Previously, I wrote about Strauss’s method of “reading between the lines.” After searching around for a link to a page that would explain this idea, I found that there were very few places on the internet where it is actually explained. To rectify this problem, I’d highly recommend reading Leo Strauss’s Persecution and the Art of Writing. It is a magnificent book.
But if you don’t have time to read it, I’d like to provide a quick précis of the idea. Essentially, Strauss explains that, oftentimes in history, writers are under certain constraints while writing. This may take a cultural form, as in Maimonides’ The Guide of the Perplexed, written under the constraints of Jewish hermeneutic tradition, or a legal form, as Spinoza felt in his critique of the relation between philosophy and theology Theologico-Politcal Treatise (apparently under threat of persecution by the Church). Whatever constraints an author may be under, they often are led to “hide” their “true” teaching behind layers of contradiction, ambiguity, obfuscation, or misleading emphasis. Thus, it is up to the reader in a sense to familiarize herself with this tendency and dive into a study of the historical, personal, linguistic, formal and cultural details related to a work.
Strauss breaks out two levels of a book that can be analyzed, the exoteric and the esoteric. This leads us to Strauss’s hermeneutic approach to literature, and what were, for me, the reason for reading the book in the first place. Tools like these are extremely important for any student of the humanities, particularly for the student of politics.
The exoteric is the level of the obvious, the level that at which most of us engage when we watch the average action/adventure/comedy film, read the news or an entertaining listicle on the internet. It’s for those moments when all we want is a good, entertaining story or “just the facts.” As Strauss points out, it’s also the level that Spinoza and many other Enlightenment thinkers wanted to popularize in order for the masses to advance into the daylight of widely-known scientific knowledge. Strauss calls this intelligible as opposed to hieroglyphic writing. Spinoza seems to want to make all writing intelligible so that everyone who cares to read any book can immediately (i.e., without mediation) understand it. According to Strauss, Spinoza wanted to end the practice of hieroglyphic writing to effect this change, even to the point of rejecting the entire tradition of political philosophy in the Tractatus Politicus.

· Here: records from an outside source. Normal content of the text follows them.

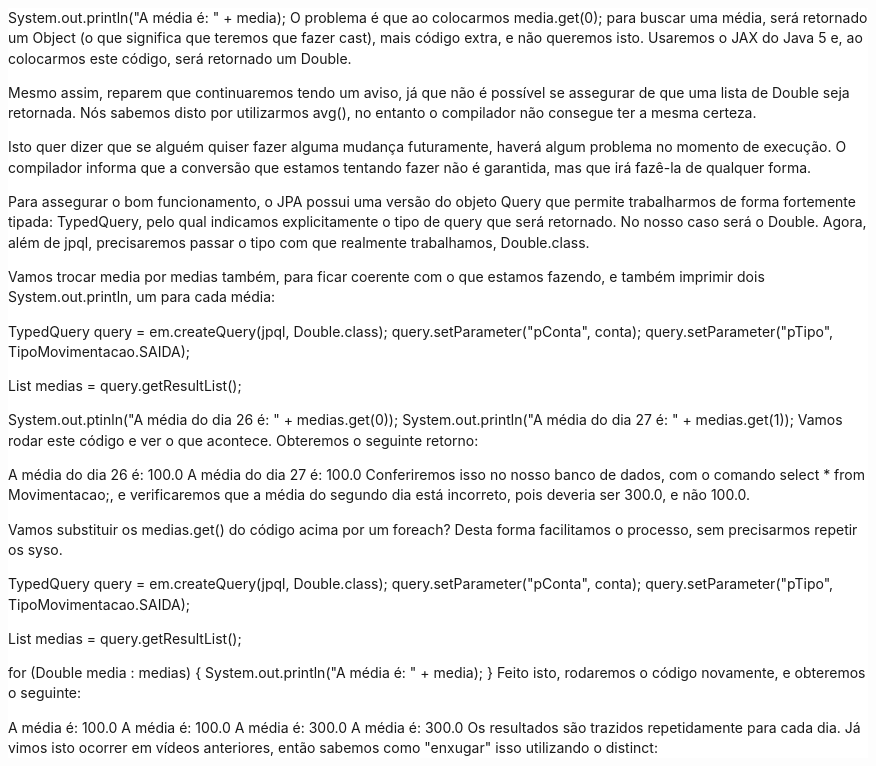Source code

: System.out.println("A média é: " + media);
O problema é que ao colocarmos media.get(0); para buscar uma média, será retornado um Object (o que significa que teremos que fazer cast), mais código extra, e não queremos isto. Usaremos o JAX do Java 5 e, ao colocarmos este código, será retornado um Double.

Mesmo assim, reparem que continuaremos tendo um aviso, já que não é possível se assegurar de que uma lista de Double seja retornada. Nós sabemos disto por utilizarmos avg(), no entanto o compilador não consegue ter a mesma certeza.

Isto quer dizer que se alguém quiser fazer alguma mudança futuramente, haverá algum problema no momento de execução. O compilador informa que a conversão que estamos tentando fazer não é garantida, mas que irá fazê-la de qualquer forma.

Para assegurar o bom funcionamento, o JPA possui uma versão do objeto Query que permite trabalharmos de forma fortemente tipada: TypedQuery, pelo qual indicamos explicitamente o tipo de query que será retornado. No nosso caso será o Double. Agora, além de jpql, precisaremos passar o tipo com que realmente trabalhamos, Double.class.

Vamos trocar media por medias também, para ficar coerente com o que estamos fazendo, e também imprimir dois System.out.println, um para cada média:

TypedQuery<Double> query = em.createQuery(jpql, Double.class);
query.setParameter("pConta", conta);
query.setParameter("pTipo", TipoMovimentacao.SAIDA);

List<Double> medias = query.getResultList();

System.out.ptinln("A média do dia 26 é: " + medias.get(0));
System.out.println("A média do dia 27 é: " + medias.get(1));
Vamos rodar este código e ver o que acontece. Obteremos o seguinte retorno:

A média do dia 26 é: 100.0
A média do dia 27 é: 100.0
Conferiremos isso no nosso banco de dados, com o comando select * from Movimentacao;, e verificaremos que a média do segundo dia está incorreto, pois deveria ser 300.0, e não 100.0.

Vamos substituir os medias.get() do código acima por um foreach? Desta forma facilitamos o processo, sem precisarmos repetir os syso.

TypedQuery<Double> query = em.createQuery(jpql, Double.class);
query.setParameter("pConta", conta);
query.setParameter("pTipo", TipoMovimentacao.SAIDA);

List<Double> medias = query.getResultList();

for (Double media : medias) {
    System.out.println("A média é: " + media);
}
Feito isto, rodaremos o código novamente, e obteremos o seguinte:

A média é: 100.0
A média é: 100.0
A média é: 300.0
A média é: 300.0
Os resultados são trazidos repetidamente para cada dia. Já vimos isto ocorrer em vídeos anteriores, então sabemos como "enxugar" isso utilizando o distinct:
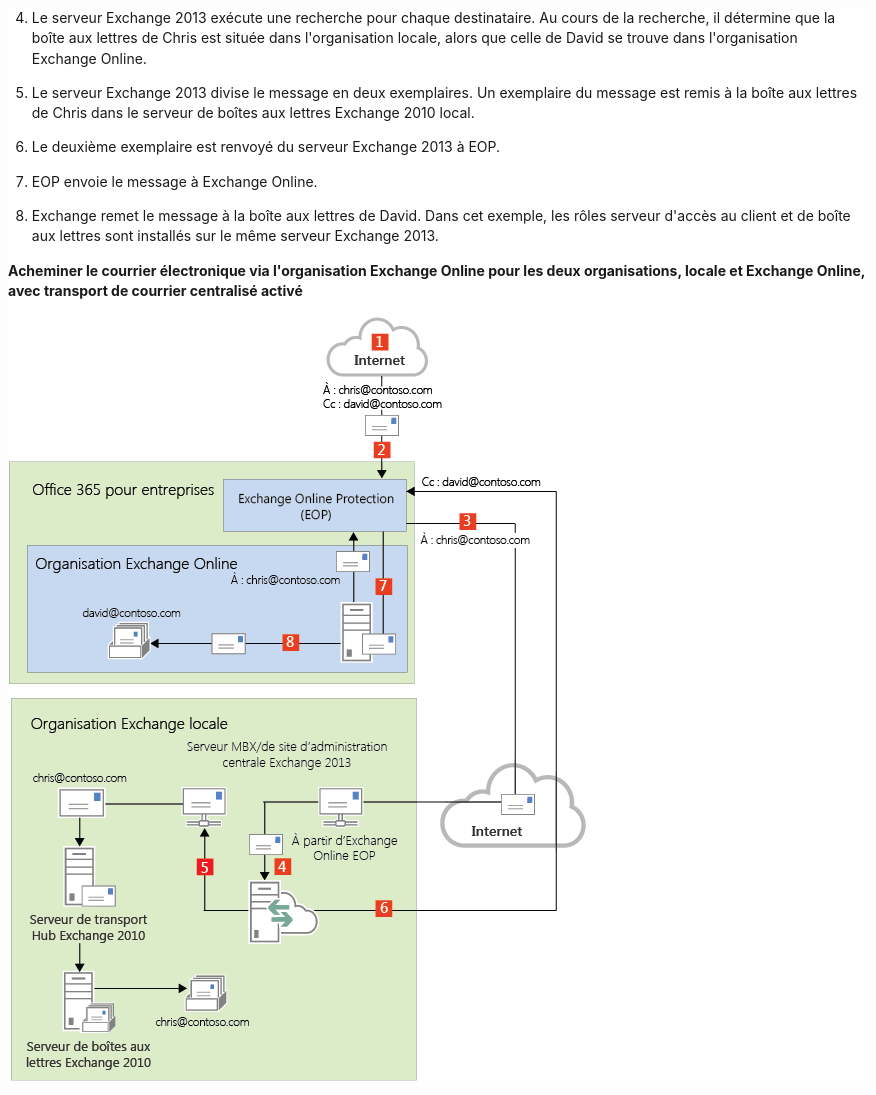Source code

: 4.  Le serveur Exchange 2013 exécute une recherche pour chaque destinataire. Au cours de la recherche, il détermine que la boîte aux lettres de Chris est située dans l'organisation locale, alors que celle de David se trouve dans l'organisation Exchange Online.

5.  Le serveur Exchange 2013 divise le message en deux exemplaires. Un exemplaire du message est remis à la boîte aux lettres de Chris dans le serveur de boîtes aux lettres Exchange 2010 local.

6.  Le deuxième exemplaire est renvoyé du serveur Exchange 2013 à EOP.

7.  EOP envoie le message à Exchange Online.

8.  Exchange remet le message à la boîte aux lettres de David. Dans cet exemple, les rôles serveur d'accès au client et de boîte aux lettres sont installés sur le même serveur Exchange 2013.

**Acheminer le courrier électronique via l'organisation Exchange Online pour les deux organisations, locale et Exchange Online, avec transport de courrier centralisé activé**

![Courrier entrant via EXO avec transport centralisé](images/Dn393964.8b664544-60d5-4251-90aa-d0797963889f(EXCHG.150).png "Courrier entrant via EXO avec transport centralisé")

However, when it comes to reading old books, including the work of Spinoza himself, this is only half the picture. Strauss spends a substantial portion of Persecution showing how Spinoza uses hieroglyphic techniques to mask what he really wants to say. And, in fact, Strauss argues that the real aim of the Theologico-Political Treatise was to articulate the relation between reason and revelation while providing practical suggestions for how the two should inform the political (p. 200).
Thus we are left wondering, is intelligible writing really even possible? Thinkers like Derrida and Gadamer hold that we are always involved in language in such a way that access to a sense of what the author meant or how he engaged with his social, intellectual and political milieu is not even possible. Strauss, on the other hand, holds that access of this kind is possible and that it in fact opens up a whole new level of understanding (esoteric) for the reader willing to do this type of intellectual heavy lifting.
This opens up the paradox for the writer trying to do this type of analysis who comes across writers like Spinoza who assert the possibility of intelligible, exoteric writing. In Strauss’s words,
“Historical understanding, the revitalization of earlier ways of thinking was originally meant as a corrective for the specific shortcomings of the modern mind. This impulse was however vitiated from the outset by the belief which accompanied it, that modern thought… was superior to the thought of the past. Thus, what was primarily intended as a corrective for the modern mind, was easily perverted into a confirmation of the dogma of the superiority of modern thought to all earlier thought. Historical understanding lost its liberating force by becoming historicism… (p. 158)
There was a meeting between Gadamer and Derrida on this point. I need to read it to get a better sense for how these thinkers understand this problem.